## [Task objective]
Lay out the stretch of lines from the one containing "pose: elev=302.7 azim=250.1" through the one containing "Dot at: (305, 213)" as a Markdown table with the columns No. and Line. Put one row number and one line in each row, and leave out any blank lines.

## [Material for the task]
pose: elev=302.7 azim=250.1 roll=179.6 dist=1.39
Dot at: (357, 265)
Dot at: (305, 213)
==
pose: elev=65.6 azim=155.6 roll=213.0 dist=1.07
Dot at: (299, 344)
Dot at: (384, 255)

## [Response to the task]
| No. | Line |
|---|---|
| 1 | pose: elev=302.7 azim=250.1 roll=179.6 dist=1.39 |
| 2 | Dot at: (357, 265) |
| 3 | Dot at: (305, 213) |